## ABOUT THIS EXERCISE
Keep the pictures out. Write out every line of the listing exactly.

## INPUT RECORDS

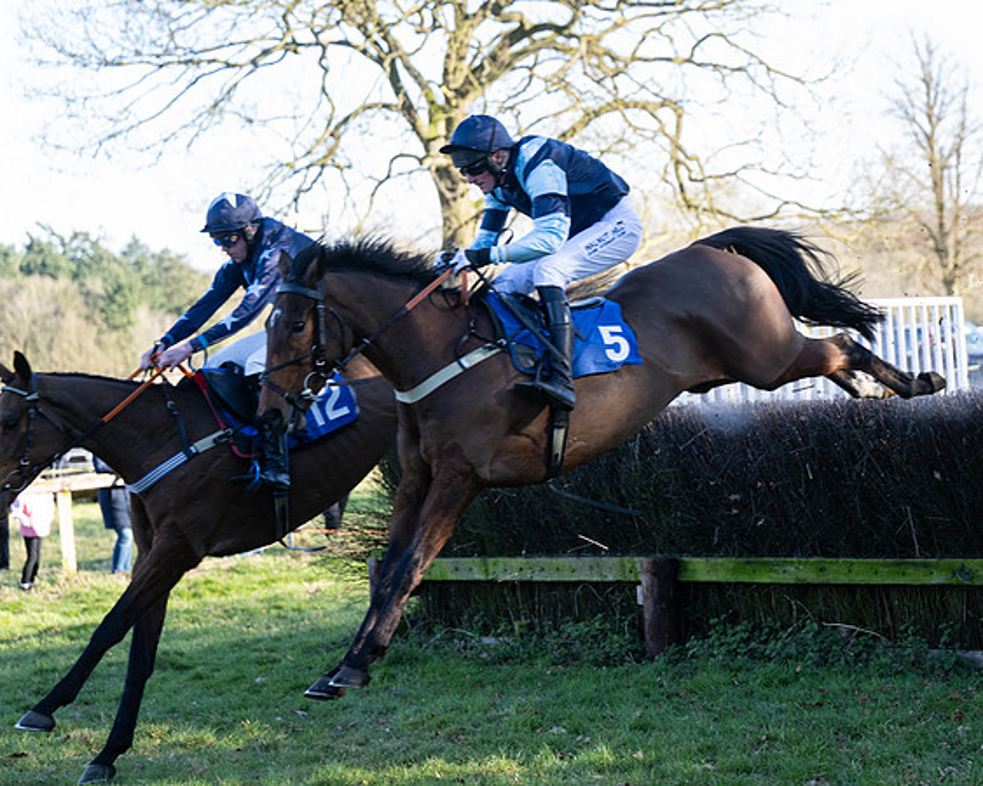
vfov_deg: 16.9
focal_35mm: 91
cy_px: 382
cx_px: 667
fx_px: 2643
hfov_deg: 21.0
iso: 800
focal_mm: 70
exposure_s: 1/1600
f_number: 2.8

## EXERCISE RESPONSE
vfov_deg: 16.9
focal_35mm: 91
cy_px: 382
cx_px: 667
fx_px: 2643
hfov_deg: 21.0
iso: 800
focal_mm: 70
exposure_s: 1/1600
f_number: 2.8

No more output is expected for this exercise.